Forbes named two co-founders of EatStreet, a Madison-based food ordering startup, to its latest “30 Under 30” list, in the consumer technology category. We posted an interview with one of the honorees—Alex Wyler, who is also EatStreet’s chief technology officer—in which he discussed his company’s past, present, and future.

—State highway planners in Wisconsin are mulling the possibility of creating designated lanes for autonomous vehicles on Interstate 94, the Milwaukee Journal Sentinel reported. Leaders at commercial planning groups like the Metropolitan Milwaukee Association of Commerce are reportedly studying the prospect of having special lanes for driverless cars and trucks as the electronics assembly giant Foxconn prepares to start construction on a massive facility in southeastern Wisconsin, where the Taiwanese company would manufacture high-resolution displays. I-94 extends south from Milwaukee into the Chicago area.

—The Journal Sentinel also reported that Foxconn is considering creating a venture capital fund. The fund would provide seed-stage capital to “startups that develop commercial applications based on the company’s super-high-definition display panels,” according to the newspaper, which again cited a source at the Metropolitan Milwaukee Association of Commerce.

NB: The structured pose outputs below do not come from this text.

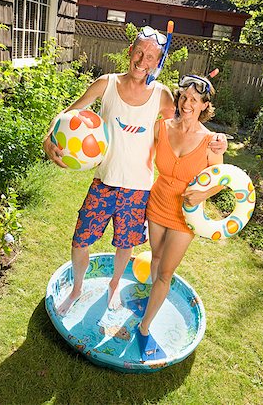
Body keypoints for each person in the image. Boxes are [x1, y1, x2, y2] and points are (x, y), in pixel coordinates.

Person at [43, 28, 227, 315]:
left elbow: (184, 126)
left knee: (125, 247)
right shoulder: (106, 83)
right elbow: (68, 112)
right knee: (80, 240)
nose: (142, 60)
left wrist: (216, 141)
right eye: (139, 52)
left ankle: (114, 286)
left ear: (157, 62)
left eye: (151, 57)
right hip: (103, 183)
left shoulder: (162, 95)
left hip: (138, 191)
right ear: (130, 51)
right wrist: (48, 138)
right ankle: (77, 288)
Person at [136, 73, 225, 361]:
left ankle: (145, 327)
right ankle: (149, 302)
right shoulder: (162, 127)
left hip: (184, 216)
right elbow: (137, 148)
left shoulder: (211, 141)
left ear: (204, 105)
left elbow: (219, 179)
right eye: (184, 97)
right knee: (156, 256)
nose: (187, 103)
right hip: (157, 202)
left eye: (195, 100)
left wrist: (203, 195)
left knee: (165, 272)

—ImageMoverMD has installed a new leadership team after the healthtech startup’s CEO stepped down earlier this fall. Madison-based ImageMoverMD develops software applications that allow clinicians and patients to transmit pictures and videos taken with mobile devices securely, and in a way that doesn’t violate patient privacy laws. K. Thomas Pickard, who had led the company as CEO for two-plus years, said his last day was in September. The three newest additions to ImageMoverMD’s leadership team are: Darcey Nett, president; Gaby Frazer, chief operating officer; and Laura Brown, director of clinical sales and partnerships.

—The U.S. Court of Appeals for the Federal Circuit affirmed a Wisconsin judge’s decision to overturn a verdict awarding $52 million in damages to Fitchburg-based Promega, according to Life Sciences Intellectual Property Review, a trade publication. Promega, which manufactures reagents and other life sciences research tools, had earlier brought suit against Life Technologies, a business unit of Waltham, MA-based Thermo Fisher Scientific (NYSE: TMO). Promega claimed in the lawsuit that Life Technologies infringed on a U.S. patent when the company supplied a plant in London with an enzyme meant to be combined with other components to make DNA analysis kits. A jury had previously awarded $52 million in damages to Promega in 2012, but a judge later set that verdict aside. Then, in February, the U.S. Supreme Court ruled against Promega in the case, which led the company to appeal to the Federal Circuit.

—Understory, a Madison-based weather technology startup, unveiled a new collaboration with Palo Alto, CA-based Pacific Specialty Insurance Company aimed at lowering the amount of money insurers pay policyholders for weather-related property damage. The two businesses have been working together in recent months to evaluate how Understory’s hardware and software tools can be used—both before and after inclement weather events—to help reduce costs for insurers.

—UW-Madison’s news service reported that Lactic Solutions, a company spun out of research conducted at the school, was acquired last month by Lallemand Biofuels & Distilled Spirits, a business unit of Ontario, Canada-based Lallemand, for an undisclosed sum.

Lactic Solutions had been seeking to commercialize a patented method for getting lactic acid bacteria to produce ethanol, rather than lactic acid, which can be harmful. Just as lactic acid bacteria can contaminate beer and wine by producing lactic acid instead of alcohol, it can also create snags in the ethanol production process, the university said. James Steele, a food science professor at UW-Madison, founded Lactic Solutions in 2015.